"Мне на это нужно пять недель."
Translation:I need five weeks for that.
20 CommentsThis discussion is locked.
If any of you guys can forward me to an article about this (in any language) I would be ever so gr8tful. I could find no explanation, some Russian Friends of mine told me they were told not to ask anymore when inquiring about this in school.
Hell, why didn't I think about this before? 10 lingots to whomever posts the first link.
Check this one, too
http://books.house/russkiy-yazyik/sistema-skloneniya-nelichnyih-mestoimeniy-35453.html
Apparently, В instead of Г was used from about XV - XVI century onwards.
This book has it, too. Look at the chapter about the history of the pronouns and scroll down a bit (initially, Old East Slavic only had 1st and 2nd person pronouns).
Here is an article of some relevance (although certainly not what you are looking for - no need for lingots ;-) ), which describes the differences between the Church Slavonic language (which would be the Slavic analogue of Biblical Hebrew) and modern languages: https://en.wikipedia.org/wiki/Church_Slavonic_language
Check the last entry for Standard Russian.
Btw, a lingot for your correct use of "whomever", it is something Duolingo can't wrap it's head around (or extract it from a certain orifice).
It is from a much older version of Russian. I think, it was still Г in Old East Slavic and in Church Slavonic. In high style the pronunciation ого/его was still OK in the 18th century.
And Г did not alwasys mean a velar stop: in the southern dialects the sound changed into a voiced velar fricative ɣ (which is why Harry Potter is Гарри Поттер; some foreign names have a legacy transliteration inherited from times when it still made sense).
1100
My first guess translating this was backwards.
Как сказать "I need that for five weeks"?

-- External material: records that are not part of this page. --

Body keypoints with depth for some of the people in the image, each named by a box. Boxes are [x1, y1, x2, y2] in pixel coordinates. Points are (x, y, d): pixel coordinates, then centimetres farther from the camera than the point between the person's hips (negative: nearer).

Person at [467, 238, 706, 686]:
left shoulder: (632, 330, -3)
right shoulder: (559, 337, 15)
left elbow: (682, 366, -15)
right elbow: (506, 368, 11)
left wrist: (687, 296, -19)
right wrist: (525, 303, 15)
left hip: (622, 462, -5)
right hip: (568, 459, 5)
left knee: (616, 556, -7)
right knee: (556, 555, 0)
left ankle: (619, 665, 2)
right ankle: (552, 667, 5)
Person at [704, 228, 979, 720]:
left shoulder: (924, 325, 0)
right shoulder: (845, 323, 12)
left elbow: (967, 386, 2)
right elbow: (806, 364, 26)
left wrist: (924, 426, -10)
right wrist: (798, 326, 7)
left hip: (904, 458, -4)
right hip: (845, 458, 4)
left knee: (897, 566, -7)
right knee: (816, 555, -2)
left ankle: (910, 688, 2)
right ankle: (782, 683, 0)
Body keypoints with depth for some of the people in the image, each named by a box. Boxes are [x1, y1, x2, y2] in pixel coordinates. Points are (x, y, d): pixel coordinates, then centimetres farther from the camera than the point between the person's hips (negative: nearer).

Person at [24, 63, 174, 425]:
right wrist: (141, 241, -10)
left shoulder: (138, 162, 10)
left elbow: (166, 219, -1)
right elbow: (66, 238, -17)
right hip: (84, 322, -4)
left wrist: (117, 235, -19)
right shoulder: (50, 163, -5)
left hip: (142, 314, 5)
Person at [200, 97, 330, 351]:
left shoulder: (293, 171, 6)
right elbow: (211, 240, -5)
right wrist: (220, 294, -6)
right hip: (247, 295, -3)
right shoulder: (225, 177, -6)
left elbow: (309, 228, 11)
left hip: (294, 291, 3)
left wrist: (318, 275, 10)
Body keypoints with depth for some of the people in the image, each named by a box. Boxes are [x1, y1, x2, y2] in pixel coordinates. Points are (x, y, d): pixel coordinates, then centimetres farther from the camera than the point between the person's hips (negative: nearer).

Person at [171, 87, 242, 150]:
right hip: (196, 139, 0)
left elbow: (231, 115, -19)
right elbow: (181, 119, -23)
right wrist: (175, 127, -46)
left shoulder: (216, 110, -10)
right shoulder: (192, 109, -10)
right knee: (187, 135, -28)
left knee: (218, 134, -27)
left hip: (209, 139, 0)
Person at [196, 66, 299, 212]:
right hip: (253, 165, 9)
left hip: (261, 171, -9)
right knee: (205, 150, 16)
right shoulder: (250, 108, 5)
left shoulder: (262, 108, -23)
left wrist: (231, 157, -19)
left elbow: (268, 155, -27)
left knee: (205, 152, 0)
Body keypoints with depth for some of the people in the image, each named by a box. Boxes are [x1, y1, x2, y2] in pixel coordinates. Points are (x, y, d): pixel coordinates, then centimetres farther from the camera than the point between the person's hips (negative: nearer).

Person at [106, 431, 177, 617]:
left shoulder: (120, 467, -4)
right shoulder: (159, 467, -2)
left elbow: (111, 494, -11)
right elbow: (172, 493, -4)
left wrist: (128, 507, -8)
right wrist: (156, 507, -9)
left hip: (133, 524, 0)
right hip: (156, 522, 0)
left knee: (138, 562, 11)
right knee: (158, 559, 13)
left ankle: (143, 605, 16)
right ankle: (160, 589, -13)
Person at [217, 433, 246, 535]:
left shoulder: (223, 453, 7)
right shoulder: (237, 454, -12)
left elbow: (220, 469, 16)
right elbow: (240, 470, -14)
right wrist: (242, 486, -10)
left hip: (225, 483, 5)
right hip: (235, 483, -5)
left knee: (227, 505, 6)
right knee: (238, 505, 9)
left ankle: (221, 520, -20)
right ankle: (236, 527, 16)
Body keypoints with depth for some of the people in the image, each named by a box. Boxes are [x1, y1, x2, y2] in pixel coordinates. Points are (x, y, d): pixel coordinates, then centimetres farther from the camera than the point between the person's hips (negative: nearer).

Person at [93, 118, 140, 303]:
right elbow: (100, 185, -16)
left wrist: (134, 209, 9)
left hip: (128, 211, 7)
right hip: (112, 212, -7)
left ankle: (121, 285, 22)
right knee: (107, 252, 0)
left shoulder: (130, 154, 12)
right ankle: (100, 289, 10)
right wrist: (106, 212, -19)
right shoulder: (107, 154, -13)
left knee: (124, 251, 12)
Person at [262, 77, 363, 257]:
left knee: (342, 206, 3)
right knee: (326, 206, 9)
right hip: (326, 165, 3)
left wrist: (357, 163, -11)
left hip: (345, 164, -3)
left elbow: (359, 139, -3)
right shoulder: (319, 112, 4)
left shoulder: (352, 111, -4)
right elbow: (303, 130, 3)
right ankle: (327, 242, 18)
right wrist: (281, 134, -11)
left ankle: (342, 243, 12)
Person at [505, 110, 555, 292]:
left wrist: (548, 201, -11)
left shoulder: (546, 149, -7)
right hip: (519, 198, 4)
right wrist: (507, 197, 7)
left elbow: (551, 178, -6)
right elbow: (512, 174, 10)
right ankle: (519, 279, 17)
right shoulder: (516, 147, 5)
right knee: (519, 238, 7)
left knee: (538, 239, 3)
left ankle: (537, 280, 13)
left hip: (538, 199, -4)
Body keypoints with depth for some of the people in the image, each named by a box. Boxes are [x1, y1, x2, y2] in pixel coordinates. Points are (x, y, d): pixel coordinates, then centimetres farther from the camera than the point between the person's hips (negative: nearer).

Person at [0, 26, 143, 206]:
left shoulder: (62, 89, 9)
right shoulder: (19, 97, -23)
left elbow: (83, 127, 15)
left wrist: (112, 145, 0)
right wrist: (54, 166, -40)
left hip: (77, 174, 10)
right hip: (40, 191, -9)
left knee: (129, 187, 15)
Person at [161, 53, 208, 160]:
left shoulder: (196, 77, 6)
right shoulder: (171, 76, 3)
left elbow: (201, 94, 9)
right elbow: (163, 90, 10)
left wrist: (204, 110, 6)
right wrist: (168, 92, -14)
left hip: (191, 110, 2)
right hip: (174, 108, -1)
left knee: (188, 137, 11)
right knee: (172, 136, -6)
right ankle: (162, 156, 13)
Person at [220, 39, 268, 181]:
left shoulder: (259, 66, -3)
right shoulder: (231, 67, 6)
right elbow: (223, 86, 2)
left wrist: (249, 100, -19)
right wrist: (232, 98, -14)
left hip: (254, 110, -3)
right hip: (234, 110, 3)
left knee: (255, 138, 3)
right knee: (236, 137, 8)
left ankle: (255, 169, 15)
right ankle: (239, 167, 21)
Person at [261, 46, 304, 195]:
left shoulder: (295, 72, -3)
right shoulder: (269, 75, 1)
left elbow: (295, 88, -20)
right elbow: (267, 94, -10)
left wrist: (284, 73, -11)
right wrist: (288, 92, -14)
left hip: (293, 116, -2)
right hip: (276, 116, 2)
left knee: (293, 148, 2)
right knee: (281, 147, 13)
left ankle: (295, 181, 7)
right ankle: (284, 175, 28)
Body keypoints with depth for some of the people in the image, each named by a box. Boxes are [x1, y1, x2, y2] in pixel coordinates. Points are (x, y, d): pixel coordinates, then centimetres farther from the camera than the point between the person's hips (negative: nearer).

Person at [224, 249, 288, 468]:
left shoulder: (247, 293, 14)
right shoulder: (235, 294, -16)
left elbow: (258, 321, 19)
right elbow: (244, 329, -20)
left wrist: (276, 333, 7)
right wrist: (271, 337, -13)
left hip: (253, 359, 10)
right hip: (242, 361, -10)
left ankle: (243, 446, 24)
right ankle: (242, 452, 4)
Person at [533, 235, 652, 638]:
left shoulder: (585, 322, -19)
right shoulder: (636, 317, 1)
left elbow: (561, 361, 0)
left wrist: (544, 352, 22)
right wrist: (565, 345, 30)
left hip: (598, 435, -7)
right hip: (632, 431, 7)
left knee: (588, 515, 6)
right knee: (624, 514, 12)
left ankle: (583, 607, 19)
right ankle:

A more-or-less literal translation would be "Мне это нужно на пять недель". Note that we do not use "that" in this position that often, so IRL you would replace it with он/она/оно depending on what "that" is and rephrase things a bit.
НА + Accusative is used for some "temporary" time spans, when something is/was/will be valid for some time but then will return to "as usual".
- Я уеду на неделю. → means that you'll leave and are going to be away for a week.
- Не кладите бананы в холодильник более, чем на день или два. ~ Do not put bananas into the fridge for more than a day or two.
- Она задержалась на шесть месяцев. ~ She had a six month long delay (i.e. something delayed her doing something for 6 months)
- Мы сняли квартиру на полтора месяца. = We rented an apartment for a month and a half.
Note that usually the verb you use expresses the action that puts things in this state—the state that will hold for the amount of time specified. For example if you want the window to stay open for 10 minutes, you ask someone to "open it for 10 minutes".
Нужно/надо do not quite fit the scheme but still work. If you mean a phrase someone might say to borrow something for a while, a more common way would be to ask for a permission to "take" something for 5 weeks. Stating that you need something for some time is possible but I cannot easily think of a context where you'd have to use that.
If you said "нужны", nobody would blink, but a native would most likely use "нужно": five weeks here are treated as a single quantity, a measure of a single time span. It's hard for me to explain this coherently, but if you said "нужны", that would "break" that time period into its constituent parts.
I think this is not dissimilar to how many English speakers would say "Five apples costs (not cost!) two dollars" - they would treat them as a single unit. Curiously, this actually sounds wrong to me (not a native English speaker), and I would use "cost". Perhaps "нужно/нужны" is a similar thing.